== Data for this exercise ==

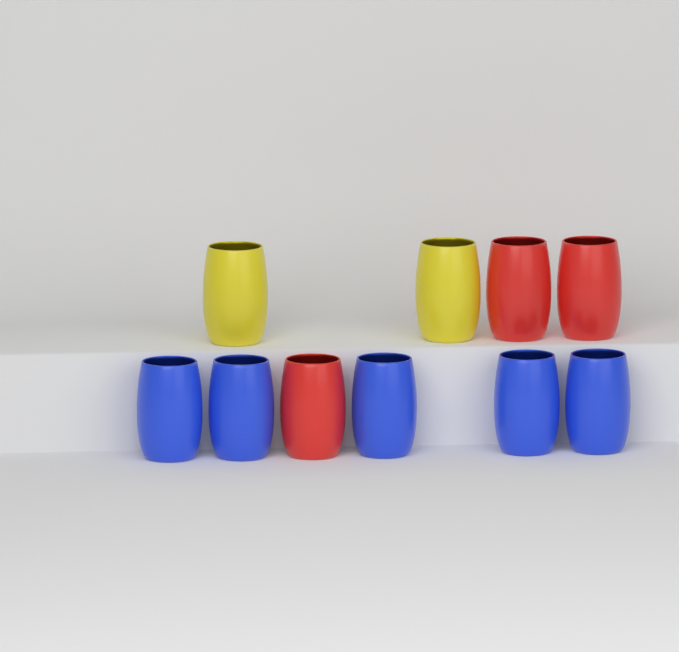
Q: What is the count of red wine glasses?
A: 3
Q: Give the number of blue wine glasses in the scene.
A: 5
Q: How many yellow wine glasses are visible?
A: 2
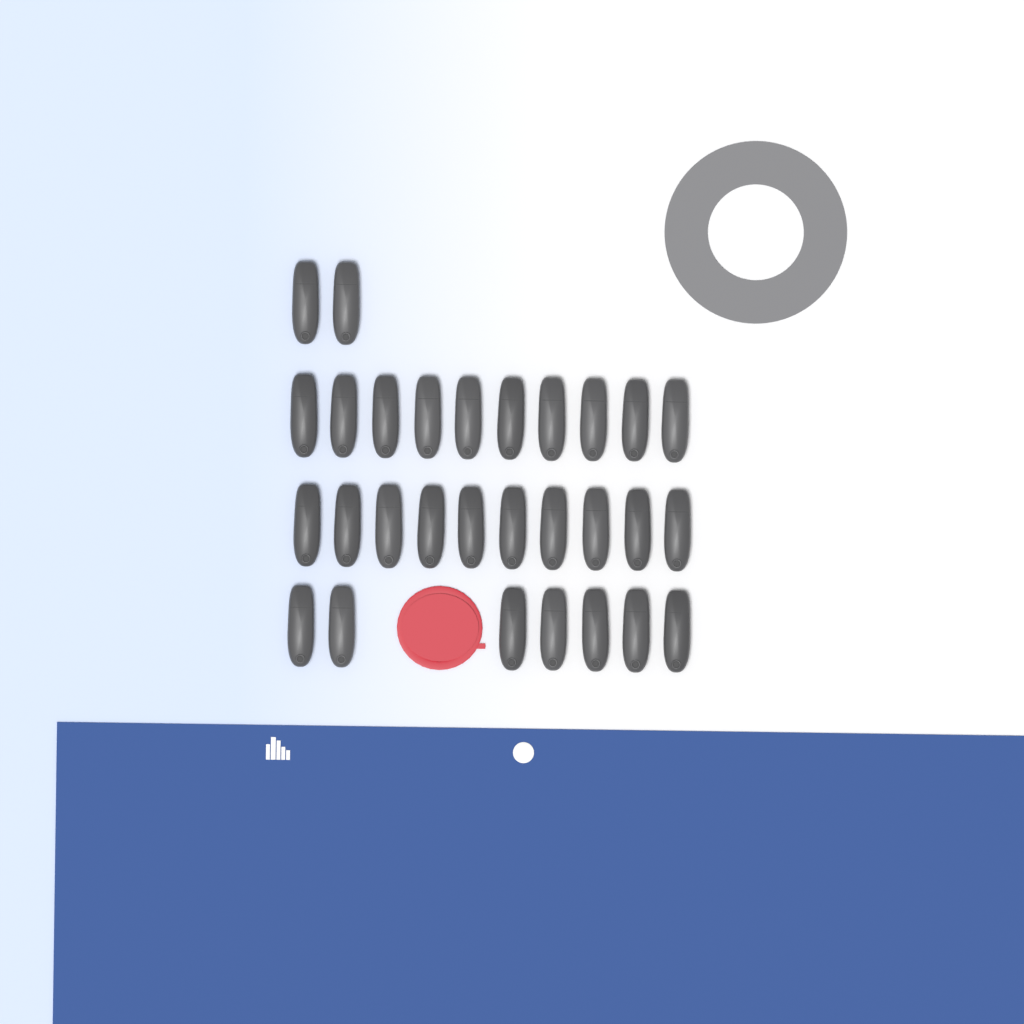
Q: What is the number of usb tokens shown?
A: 29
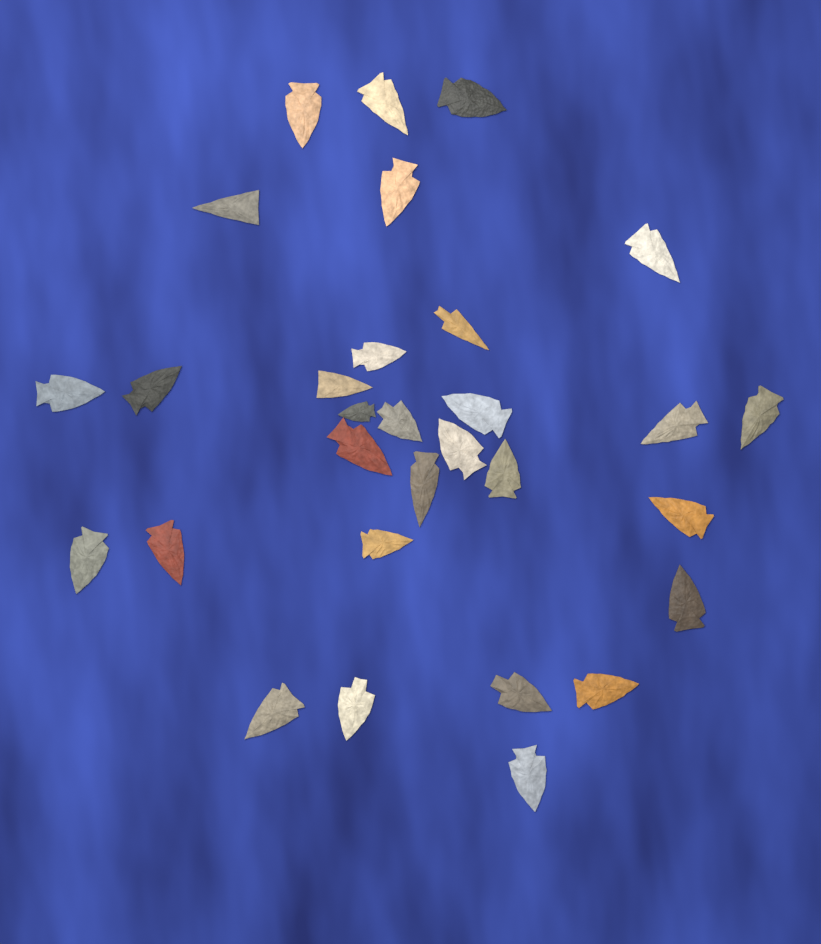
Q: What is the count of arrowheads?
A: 30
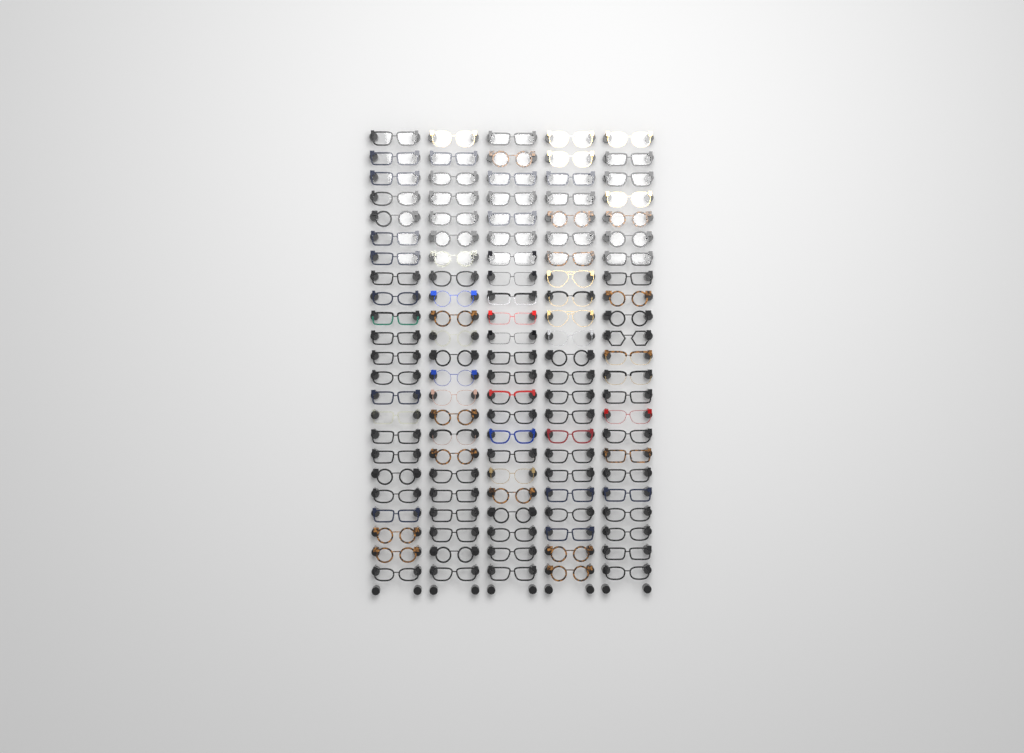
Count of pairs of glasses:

== Task description ==
Arrange every line of the listing above as a numbered list, skipping any blank lines. Leave the pictures out of your answer.

== Output below ==
1. Q: What is the count of red wine glasses?
2. A: 3
3. Q: Give the number of blue wine glasses in the scene.
4. A: 5
5. Q: How many yellow wine glasses are visible?
6. A: 2
7. Q: What is the number of usb tokens shown?
8. A: 29
9. Q: What is the count of arrowheads?
10. A: 30
11. Count of pairs of glasses:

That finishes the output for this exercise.